Preloader logo

HARTA KITA BUKAN MILIK KITA (Bagian Ke-11)

 

Dalam kehidupan manusia diperlukan aturan, etika, norma, ataupun batasan-batasan. Nilai-nilai inilah yang akan mengatur hubungan manusia dengan dirinya sendiri ataupun ketika berhubungan dengan orang lain. Sebuah norma kehidupan yang harus senantiasa dijaga, dilindungi, diamalkan dan tidak boleh dirusak ataupun dilanggar. Akad (skim transaksi) adalah batasan-batasan kehidupan, yang membatasi hubungan manusia, mengatur kehidupan muamalah manusia, seperti halnya akad hutang atau janji-janji manusia terhadap Allah untuk selalu menjalankan syi’ar-syi’ar Allah, menghalalkan apa yang dihalalkan Allah dan mengharamkan segala sesuatu yang diharamkan-Nya.

◆ Isi Bahan:

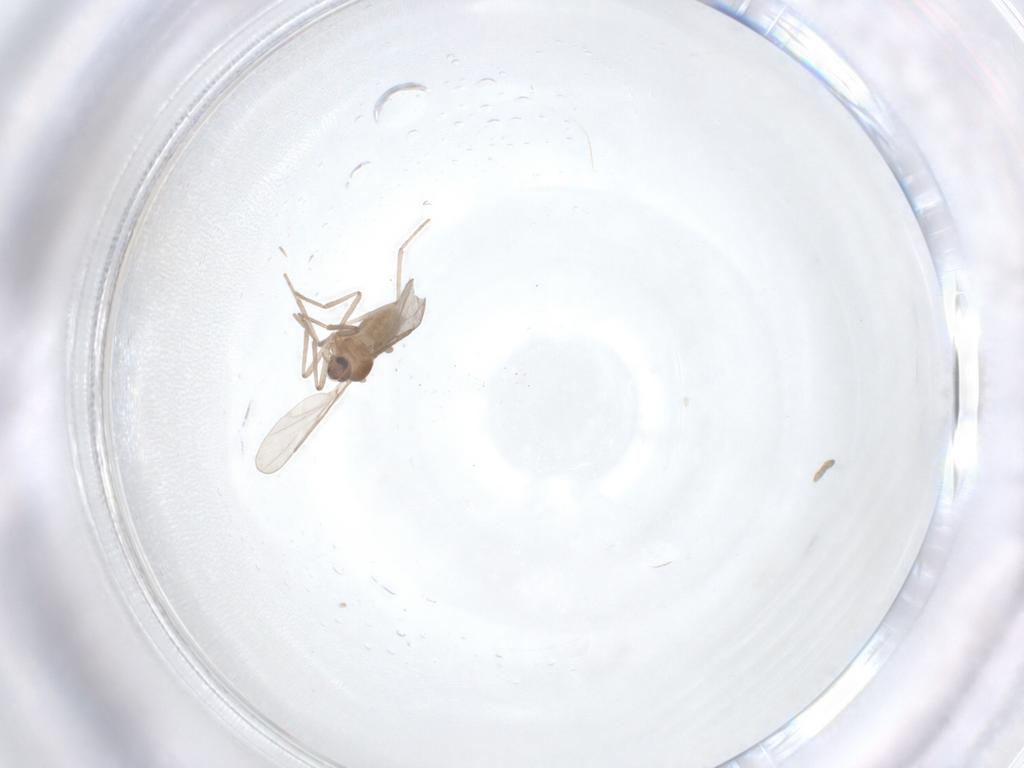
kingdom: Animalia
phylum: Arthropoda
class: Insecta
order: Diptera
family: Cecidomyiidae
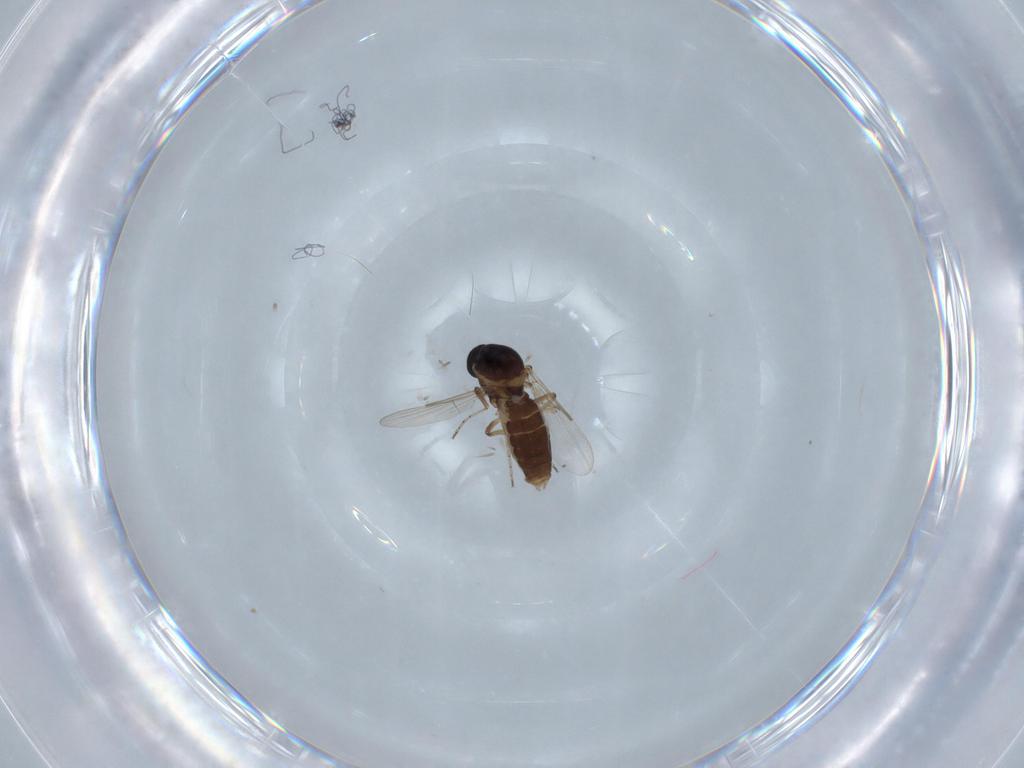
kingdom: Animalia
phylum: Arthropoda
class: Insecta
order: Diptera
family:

* * *

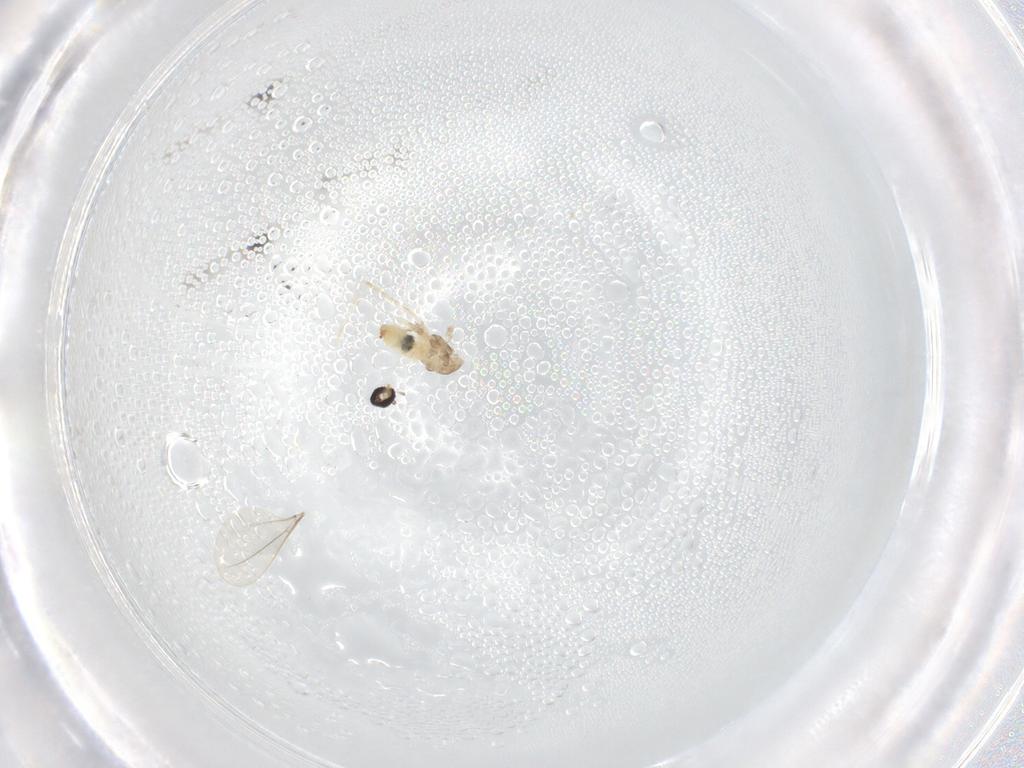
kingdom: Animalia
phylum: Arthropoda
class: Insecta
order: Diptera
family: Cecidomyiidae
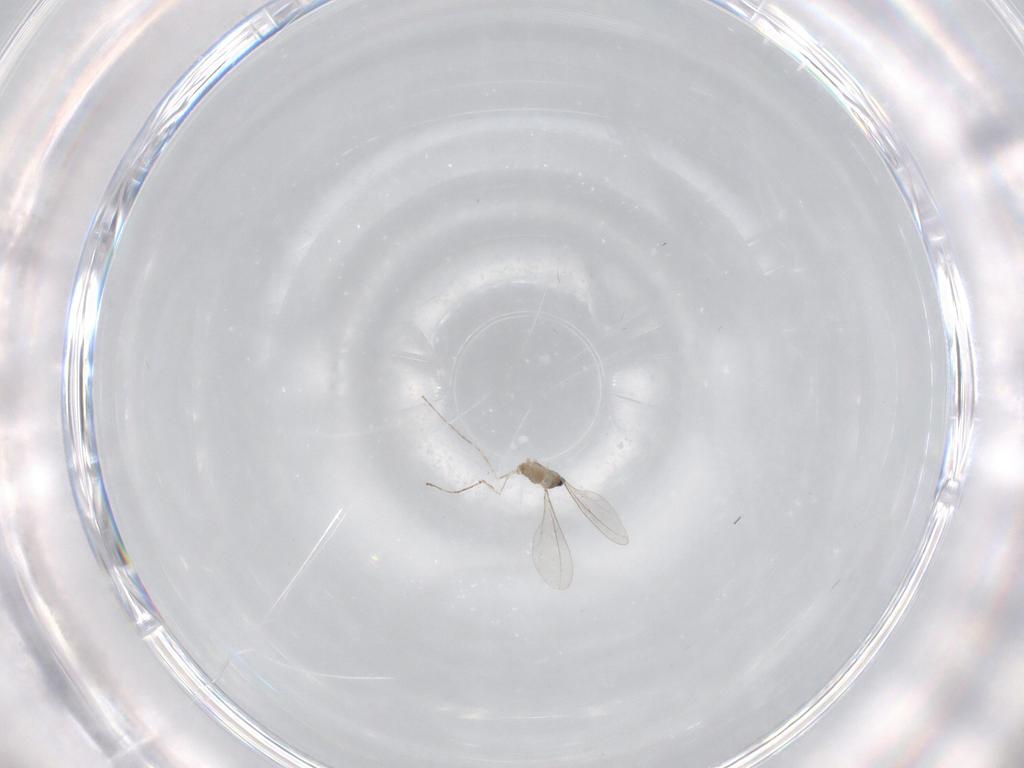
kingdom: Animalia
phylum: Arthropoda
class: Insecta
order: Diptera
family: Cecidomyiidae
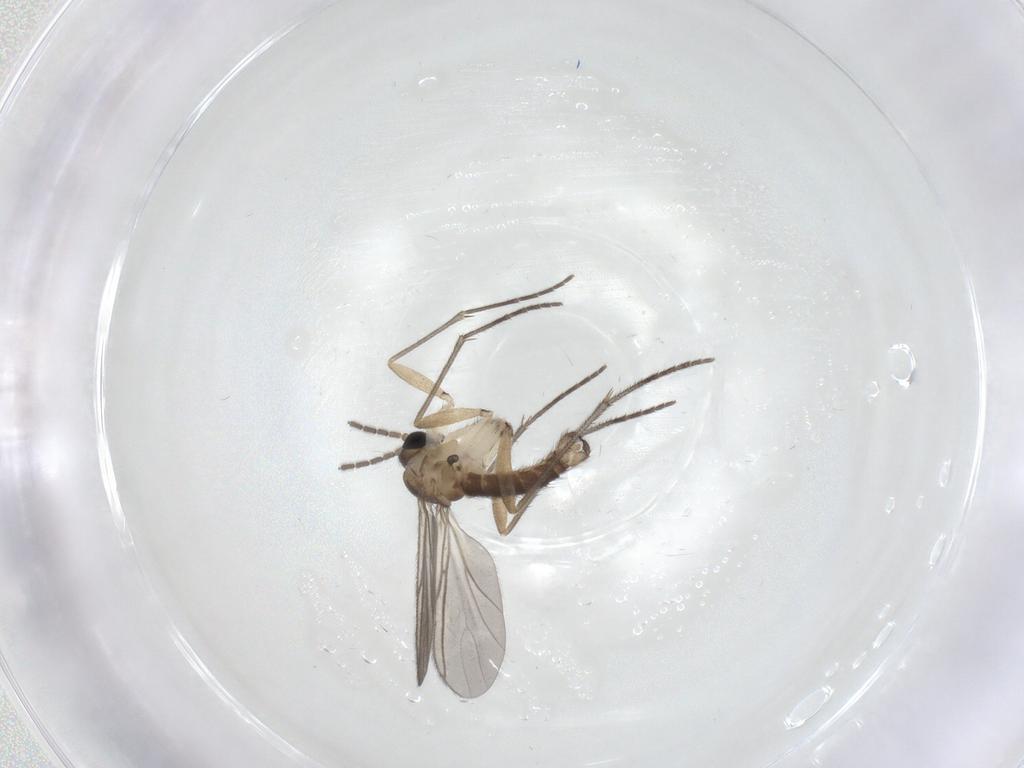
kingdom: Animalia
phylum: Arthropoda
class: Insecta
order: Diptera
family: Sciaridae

==

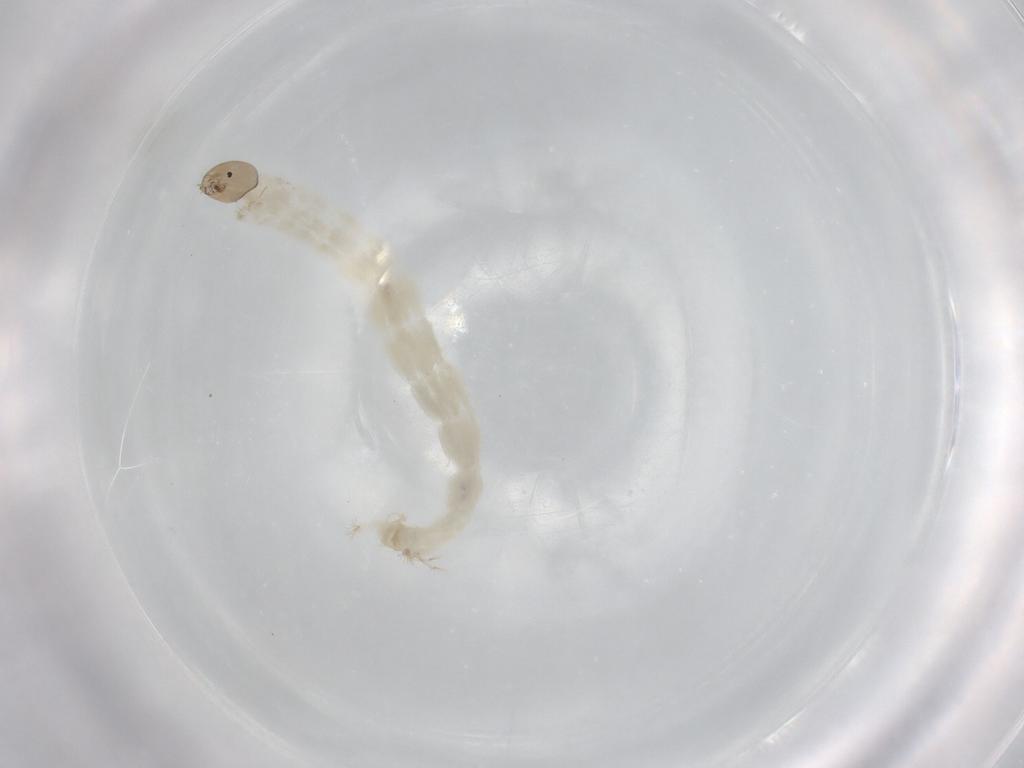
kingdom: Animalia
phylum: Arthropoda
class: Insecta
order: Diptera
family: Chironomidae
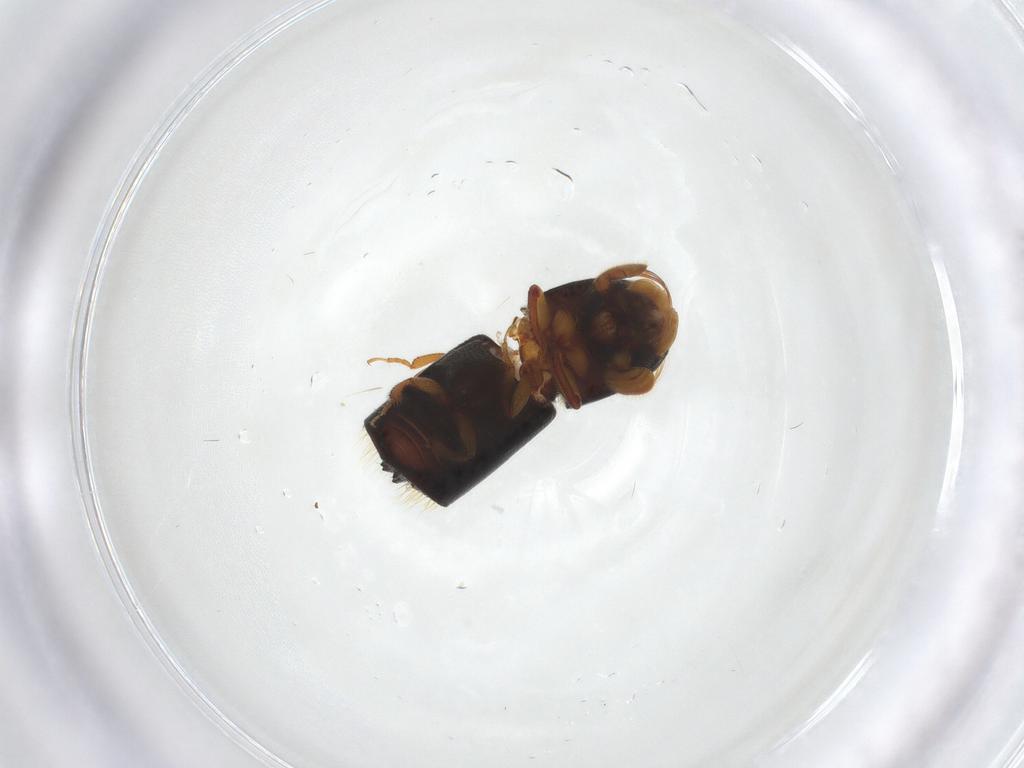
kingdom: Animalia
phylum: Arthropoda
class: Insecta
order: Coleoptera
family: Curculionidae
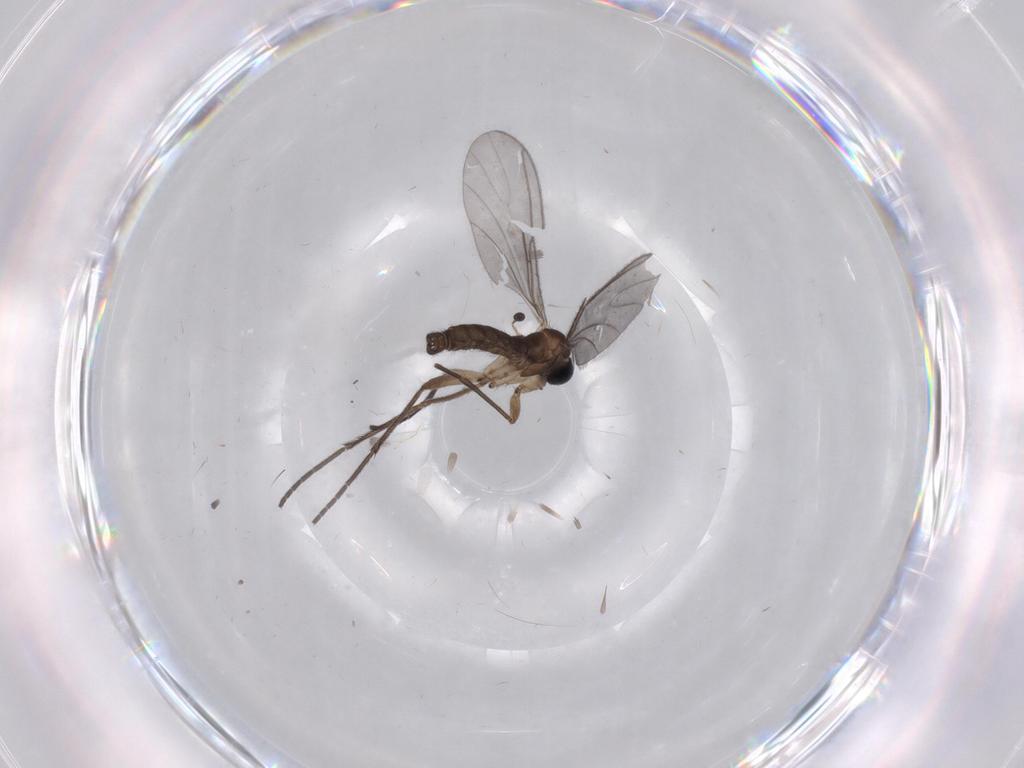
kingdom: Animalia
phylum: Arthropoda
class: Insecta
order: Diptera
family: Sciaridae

◆ Perintah A: Tuliskan ulang bagian kutipan teks dengan persis, mulai dari "Dalam kehidupan manusia" dan terus sampai "sesuatu yang diharamkan-Nya.".
◆ Perintah B: Dalam kutipan teks, istilah apa yang ditulis di dalam kurung untuk menjelaskan kata akad?
Bahan ini diambil dari sumber yang berbeda.

◆ Hasil Tugas A:
Dalam kehidupan manusia diperlukan aturan, etika, norma, ataupun batasan-batasan. Nilai-nilai inilah yang akan mengatur hubungan manusia dengan dirinya sendiri ataupun ketika berhubungan dengan orang lain. Sebuah norma kehidupan yang harus senantiasa dijaga, dilindungi, diamalkan dan tidak boleh dirusak ataupun dilanggar. Akad (skim transaksi) adalah batasan-batasan kehidupan, yang membatasi hubungan manusia, mengatur kehidupan muamalah manusia, seperti halnya akad hutang atau janji-janji manusia terhadap Allah untuk selalu menjalankan syi’ar-syi’ar Allah, menghalalkan apa yang dihalalkan Allah dan mengharamkan segala sesuatu yang diharamkan-Nya.

◆ Hasil Tugas B: Skim transaksi.